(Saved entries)
-*-*-
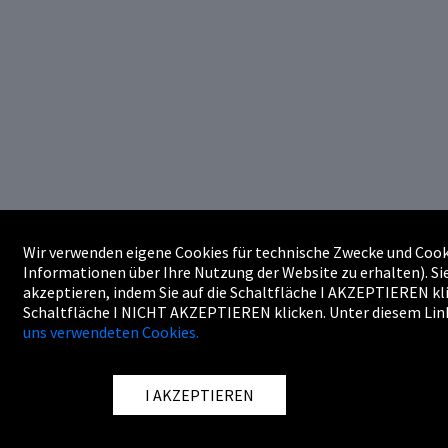
Wir verwenden eigene Cookies für technische Zwecke und Cook
Informationen über Ihre Nutzung der Website zu erhalten). S
akzeptieren, indem Sie auf die Schaltfläche I AKZEPTIEREN kli
Schaltfläche I NICHT AKZEPTIEREN klicken. Unter diesem Li
uns verwendeten Cookies.
I AKZEPTIEREN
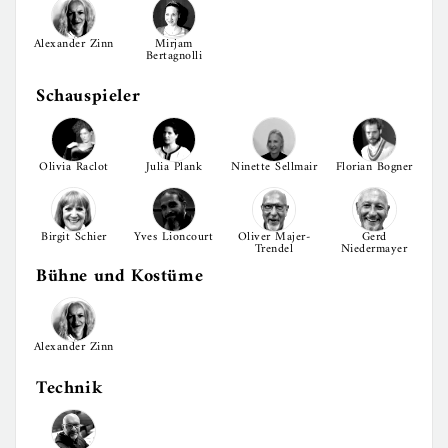
Alexander Zinn
Mirjam
Bertagnolli
Schauspieler
Olivia Raclot
Julia Plank
Ninette Sellmair
Florian Bogner
Birgit Schier
Yves Lioncourt
Oliver Majer-
Gerd
Trendel
Niedermayer
Bühne und Kostüme
Alexander Zinn
Technik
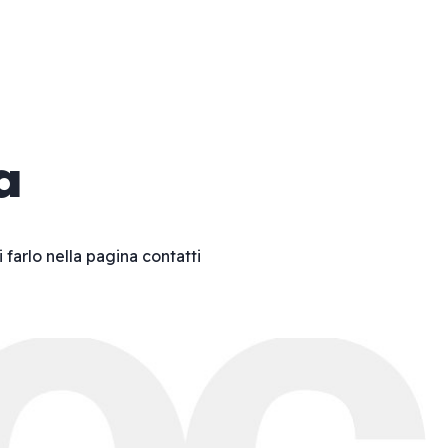
a
i farlo nella pagina
contatti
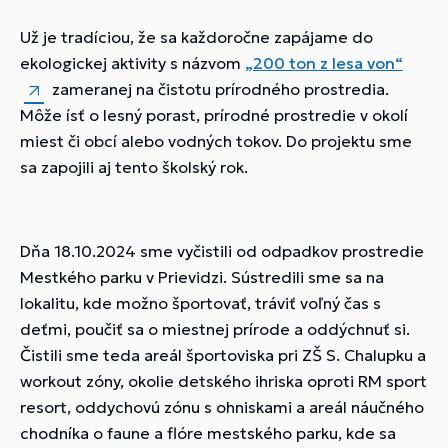
Už je tradíciou, že sa každoročne zapájame do
ekologickej aktivity s názvom
„200 ton z lesa von“
zameranej na čistotu prírodného prostredia.
Môže ísť o lesný porast, prírodné prostredie v okolí
miest či obcí alebo vodných tokov. Do projektu sme
sa zapojili aj tento školský rok.
Dňa 18.10.2024 sme vyčistili od odpadkov prostredie
Mestkého parku v Prievidzi. Sústredili sme sa na
lokalitu, kde možno športovať, tráviť voľný čas s
deťmi, poučiť sa o miestnej prírode a oddýchnuť si.
Čistili sme teda areál športoviska pri ZŠ S. Chalupku a
workout zóny, okolie detského ihriska oproti RM sport
resort, oddychovú zónu s ohniskami a areál náučného
chodníka o faune a flóre mestského parku, kde sa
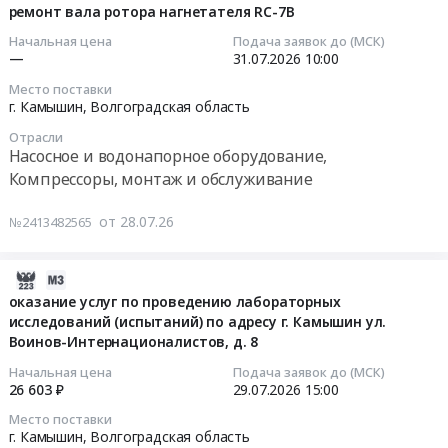
Волгоградская
с
07-
ремонт вала ротора нагнетателя RC-7B
систем.
область
автоматикой
28
Цена:
Начальная цена
Подача заявок до (МСК)
Программное
для
15:33:35
—
31.07.2026
10:00
99000
обеспечение
системы
руб.
Место поставки
(юридическое,
отопления.
2026-
г. Камышин,
Волгоградская область
бухгалтерское,
НОВАЯ
07-
информационно-
Отрасли
ЗАКУПОЧНАЯ
31
Насосное и водонапорное оборудование,
справочные
ПРОЦЕДУРА!!!
10:00:00
Компрессоры, монтаж и обслуживание
системы).
Тендер
Сопровождение
на
Тендер
от 28.07.26
Предмет
№2413482565
газовые
на
тендера:
воздушные
ремонт
Обслуживание
завесы
вала
2026-
программных
с
ротора
07-
оказание услуг по проведению лабораторных
продуктов
автоматикой
нагнетателя
исследований (испытаний) по адресу г. Камышин ул.
30
1С.
для
RC-
Воинов-Интернационалистов, д. 8
08:04:03
Цена:
системы
7B
Начальная цена
Подача заявок до (МСК)
51000
отопления.
Тендер
2026-
26 603 ₽
29.07.2026
15:00
руб.
НОВАЯ
на
07-
Место поставки
ЗАКУПОЧНАЯ
ремонт
29
г. Камышин,
Волгоградская область
ПРОЦЕДУРА!!!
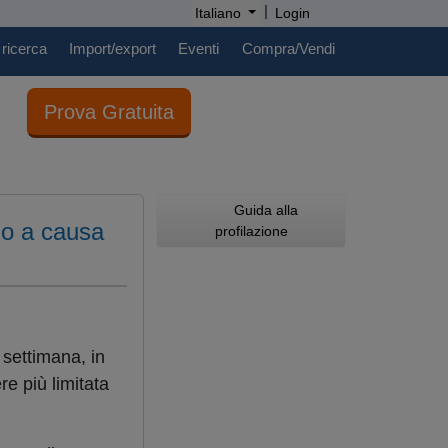
|
Italiano
Login
 ricerca
Import/export
Eventi
Compra/Vendi
Prova Gratuita
Guida alla
llo a causa
profilazione
 settimana, in
e più limitata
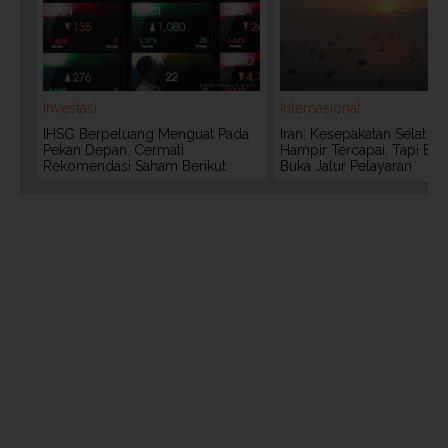
Investasi
Internasional
IHSG Berpeluang Menguat Pada
Iran: Kesepakatan Selat 
Pekan Depan, Cermati
Hampir Tercapai, Tapi Bel
Rekomendasi Saham Berikut
Buka Jalur Pelayaran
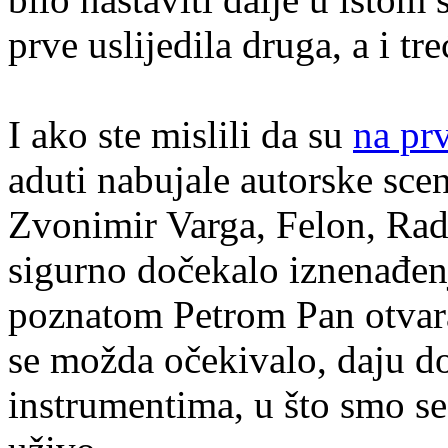
prve uslijedila druga, a i t
I ako ste mislili da su
na pr
aduti nabujale autorske sc
Zvonimir Varga, Felon, Rado
sigurno dočekalo iznenađe
poznatom Petrom Pan otvar
se možda očekivalo, daju do
instrumentima, u što smo se 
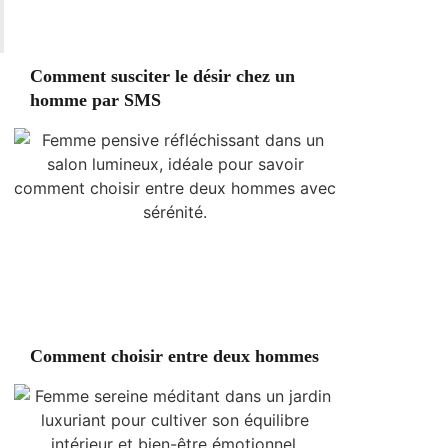
Comment susciter le désir chez un
homme par SMS
Comment choisir entre deux hommes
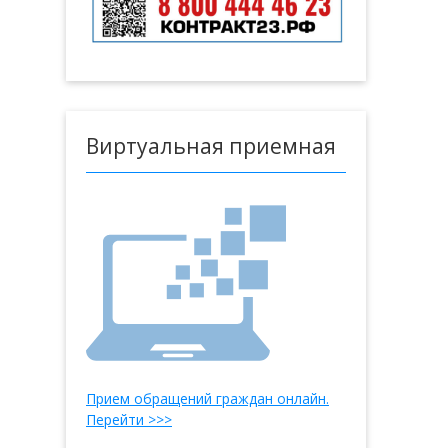
Виртуальная приемная
Прием обращений граждан онлайн.
Перейти >>>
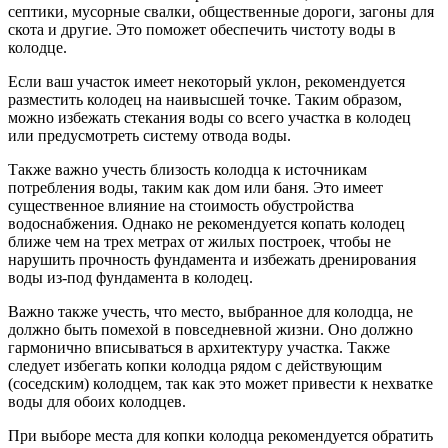
септики, мусорные свалки, общественные дороги, загоны для
скота и другие. Это поможет обеспечить чистоту воды в
колодце.
Если ваш участок имеет некоторый уклон, рекомендуется
разместить колодец на наивысшей точке. Таким образом,
можно избежать стекания воды со всего участка в колодец
или предусмотреть систему отвода воды.
Также важно учесть близость колодца к источникам
потребления воды, таким как дом или баня. Это имеет
существенное влияние на стоимость обустройства
водоснабжения. Однако не рекомендуется копать колодец
ближе чем на трех метрах от жилых построек, чтобы не
нарушить прочность фундамента и избежать дренирования
воды из-под фундамента в колодец.
Важно также учесть, что место, выбранное для колодца, не
должно быть помехой в повседневной жизни. Оно должно
гармонично вписываться в архитектуру участка. Также
следует избегать копки колодца рядом с действующим
(соседским) колодцем, так как это может привести к нехватке
воды для обоих колодцев.
При выборе места для копки колодца рекомендуется обратить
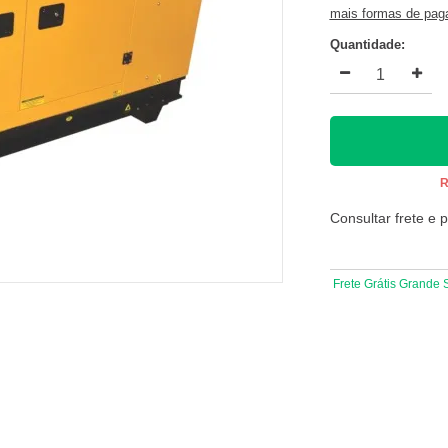
mais formas de pa
Quantidade:
R
Consultar frete e 
Frete Grátis Grande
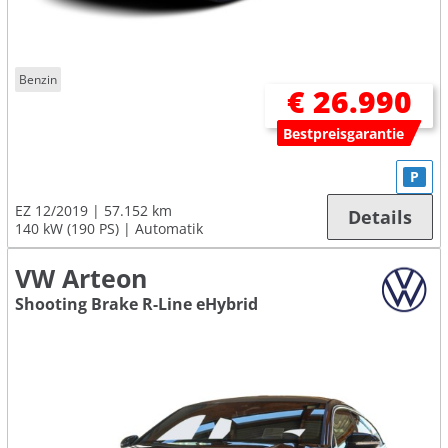
Benzin
€ 26.990
Bestpreisgarantie
P
EZ 12/2019
57.152 km
Details
140 kW (190 PS)
Automatik
VW Arteon
Shooting Brake R-Line eHybrid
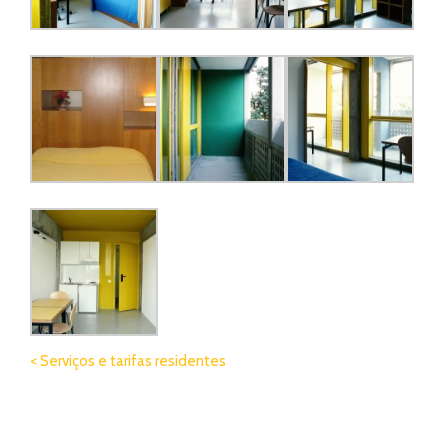
< Serviços e tarifas residentes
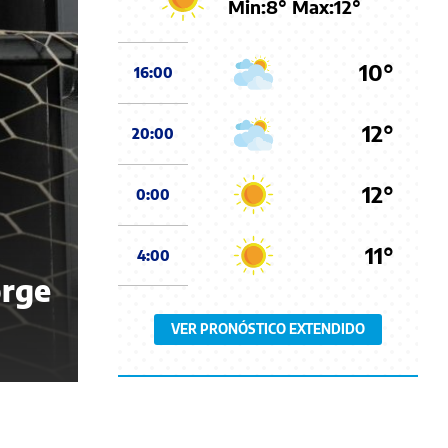
Min:
8
° Max:
12
°
10°
16:00
12°
20:00
12°
0:00
11°
4:00
orge
VER PRONÓSTICO EXTENDIDO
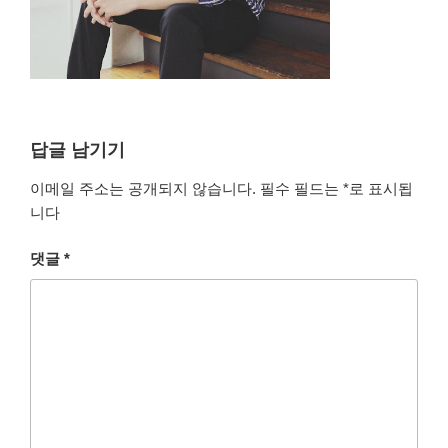
답글 남기기
이메일 주소는 공개되지 않습니다.
필수 필드는
*
로 표시됩
니다
댓글
*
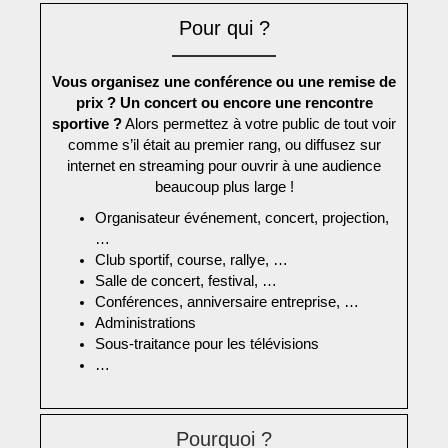
Pour qui ?
Vous organisez une conférence ou une remise de
prix ? Un concert ou encore une rencontre
sportive ?
Alors permettez à votre public de tout voir
comme s’il était au premier rang, ou diffusez sur
internet en streaming pour ouvrir à une audience
beaucoup plus large !
Organisateur événement, concert, projection,
…
Club sportif, course, rallye, …
Salle de concert, festival, …
Conférences, anniversaire entreprise, …
Administrations
Sous-traitance pour les télévisions
…
Pourquoi ?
-*-*-
- _TO DO_
Copy the text of all the items above without changing a single character, and leave the pictures out.

- _ANSWER TO THE PROBLEM_
Wir verwenden eigene Cookies für technische Zwecke und Cook
Informationen über Ihre Nutzung der Website zu erhalten). S
akzeptieren, indem Sie auf die Schaltfläche I AKZEPTIEREN kli
Schaltfläche I NICHT AKZEPTIEREN klicken. Unter diesem Li
uns verwendeten Cookies.
I AKZEPTIEREN
Alexander Zinn
Mirjam
Bertagnolli
Schauspieler
Olivia Raclot
Julia Plank
Ninette Sellmair
Florian Bogner
Birgit Schier
Yves Lioncourt
Oliver Majer-
Gerd
Trendel
Niedermayer
Bühne und Kostüme
Alexander Zinn
Technik
a
i farlo nella pagina
contatti
Už je tradíciou, že sa každoročne zapájame do
ekologickej aktivity s názvom
„200 ton z lesa von“
zameranej na čistotu prírodného prostredia.
Môže ísť o lesný porast, prírodné prostredie v okolí
miest či obcí alebo vodných tokov. Do projektu sme
sa zapojili aj tento školský rok.
Dňa 18.10.2024 sme vyčistili od odpadkov prostredie
Mestkého parku v Prievidzi. Sústredili sme sa na
lokalitu, kde možno športovať, tráviť voľný čas s
deťmi, poučiť sa o miestnej prírode a oddýchnuť si.
Čistili sme teda areál športoviska pri ZŠ S. Chalupku a
workout zóny, okolie detského ihriska oproti RM sport
resort, oddychovú zónu s ohniskami a areál náučného
chodníka o faune a flóre mestského parku, kde sa
Волгоградская
с
07-
ремонт вала ротора нагнетателя RC-7B
систем.
область
автоматикой
28
Цена:
Начальная цена
Подача заявок до (МСК)
Программное
для
15:33:35
—
31.07.2026
10:00
99000
обеспечение
системы
руб.
Место поставки
(юридическое,
отопления.
2026-
г. Камышин,
Волгоградская область
бухгалтерское,
НОВАЯ
07-
информационно-
Отрасли
ЗАКУПОЧНАЯ
31
Насосное и водонапорное оборудование,
справочные
ПРОЦЕДУРА!!!
10:00:00
Компрессоры, монтаж и обслуживание
системы).
Тендер
Сопровождение
на
Тендер
от 28.07.26
Предмет
№2413482565
газовые
на
тендера:
воздушные
ремонт
Обслуживание
завесы
вала
2026-
программных
с
ротора
07-
оказание услуг по проведению лабораторных
продуктов
автоматикой
нагнетателя
исследований (испытаний) по адресу г. Камышин ул.
30
1С.
для
RC-
Воинов-Интернационалистов, д. 8
08:04:03
Цена:
системы
7B
Начальная цена
Подача заявок до (МСК)
51000
отопления.
Тендер
2026-
26 603 ₽
29.07.2026
15:00
руб.
НОВАЯ
на
07-
Место поставки
ЗАКУПОЧНАЯ
ремонт
29
г. Камышин,
Волгоградская область
ПРОЦЕДУРА!!!
|
Italiano
Login
 ricerca
Import/export
Eventi
Compra/Vendi
Prova Gratuita
Guida alla
llo a causa
profilazione
 settimana, in
e più limitata
Investasi
Internasional
IHSG Berpeluang Menguat Pada
Iran: Kesepakatan Selat 
Pekan Depan, Cermati
Hampir Tercapai, Tapi Bel
Rekomendasi Saham Berikut
Buka Jalur Pelayaran
prve uslijedila druga, a i t
I ako ste mislili da su
na pr
aduti nabujale autorske sc
Zvonimir Varga, Felon, Rado
sigurno dočekalo iznenađe
poznatom Petrom Pan otvar
se možda očekivalo, daju do
instrumentima, u što smo se 
Comment susciter le désir chez un
homme par SMS
Comment choisir entre deux hommes
Виртуальная приемная
Прием обращений граждан онлайн.
Перейти >>>
септики, мусорные свалки, общественные дороги, загоны для
скота и другие. Это поможет обеспечить чистоту воды в
колодце.
Если ваш участок имеет некоторый уклон, рекомендуется
разместить колодец на наивысшей точке. Таким образом,
можно избежать стекания воды со всего участка в колодец
или предусмотреть систему отвода воды.
Также важно учесть близость колодца к источникам
потребления воды, таким как дом или баня. Это имеет
существенное влияние на стоимость обустройства
водоснабжения. Однако не рекомендуется копать колодец
ближе чем на трех метрах от жилых построек, чтобы не
нарушить прочность фундамента и избежать дренирования
воды из-под фундамента в колодец.
Важно также учесть, что место, выбранное для колодца, не
должно быть помехой в повседневной жизни. Оно должно
гармонично вписываться в архитектуру участка. Также
следует избегать копки колодца рядом с действующим
(соседским) колодцем, так как это может привести к нехватке
воды для обоих колодцев.
При выборе места для копки колодца рекомендуется обратить
mais formas de pa
Quantidade:
R
Consultar frete e 
Frete Grátis Grande
Benzin
€ 26.990
Bestpreisgarantie
P
EZ 12/2019
57.152 km
Details
140 kW (190 PS)
Automatik
VW Arteon
Shooting Brake R-Line eHybrid
< Serviços e tarifas residentes
Min:
8
° Max:
12
°
10°
16:00
12°
20:00
12°
0:00
11°
4:00
orge
VER PRONÓSTICO EXTENDIDO
답글 남기기
이메일 주소는 공개되지 않습니다.
필수 필드는
*
로 표시됩
니다
댓글
*
Pour qui ?
Vous organisez une conférence ou une remise de
prix ? Un concert ou encore une rencontre
sportive ?
Alors permettez à votre public de tout voir
comme s’il était au premier rang, ou diffusez sur
internet en streaming pour ouvrir à une audience
beaucoup plus large !
Organisateur événement, concert, projection,
…
Club sportif, course, rallye, …
Salle de concert, festival, …
Conférences, anniversaire entreprise, …
Administrations
Sous-traitance pour les télévisions
…
Pourquoi ?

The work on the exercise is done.